AWSのネットワークACLについて学ぶ

AWSのネットワークACLについて学んで、ノートにまとめます。

概要

* ファイアフォールとして動作するVPC用のセキュリティオプションレイヤー

詳細

* VPCには変更可能なデフォルトのネットワークACLが設定され、全てのインバウンド、アウトバウンドが許可される

* カスタムネットワークACLを作成して、サブネットと関連付けることができる

* 明示的にサブネットにネットワークACLを設定してない場合、デフォルトのネットワークACLが自動的に適用される

* ネットワークACLは複数のサブネットに紐づけることができるが、サブネットには一つのネットワークACLにのみ紐づけることができる

* ネットワークACLはスレートレスである。

ネットワークACLとセキュリティグループの違い

以下ドキュメントに細かく違いが書いてあります。

セキュリティグループとネットワーク ACL を比較する

なぜネットワークACLでなくセキュリティグループで細かいトラフィック制御を行なうのか

重要そうなポイント

* サブネット内含めた細かい制御はセキュリティグループを使う

* セキュリティグループだとステートフルでインバウンドが許可されると自動でアウトバウンドも許可されるので、注意が必要。
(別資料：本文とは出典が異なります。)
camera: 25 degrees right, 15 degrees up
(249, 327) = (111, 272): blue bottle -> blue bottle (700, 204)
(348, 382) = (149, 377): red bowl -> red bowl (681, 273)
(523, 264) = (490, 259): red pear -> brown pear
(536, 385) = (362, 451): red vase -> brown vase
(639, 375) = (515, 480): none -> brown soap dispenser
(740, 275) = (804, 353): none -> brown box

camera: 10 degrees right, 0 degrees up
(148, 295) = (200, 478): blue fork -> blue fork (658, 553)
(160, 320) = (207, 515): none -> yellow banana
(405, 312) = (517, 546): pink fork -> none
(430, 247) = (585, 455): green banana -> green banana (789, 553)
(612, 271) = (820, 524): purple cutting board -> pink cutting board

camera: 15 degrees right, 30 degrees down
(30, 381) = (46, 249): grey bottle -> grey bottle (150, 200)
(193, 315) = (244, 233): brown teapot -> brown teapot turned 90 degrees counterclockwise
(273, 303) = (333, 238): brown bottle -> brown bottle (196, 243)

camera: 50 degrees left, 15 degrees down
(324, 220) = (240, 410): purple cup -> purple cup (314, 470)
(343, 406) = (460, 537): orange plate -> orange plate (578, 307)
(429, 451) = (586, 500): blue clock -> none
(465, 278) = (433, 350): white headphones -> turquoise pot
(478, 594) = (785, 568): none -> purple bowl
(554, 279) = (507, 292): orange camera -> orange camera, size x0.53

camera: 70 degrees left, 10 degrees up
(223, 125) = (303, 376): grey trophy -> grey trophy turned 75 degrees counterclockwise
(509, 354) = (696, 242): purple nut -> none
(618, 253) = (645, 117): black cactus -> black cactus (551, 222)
ネットワークACLはスレートれるなので、アウトバウンドはアウトバウンドルールにのみ従う。

まとめ

変更の容易さを考えると、ネットワークACLはゆるくして、セキュリティグループを厳しくすることで制御することで、セキュリティグループだけの変更で良いため、楽だそうです。

もし通信がうまくいかない時はネットワークACLも確認しようと思います。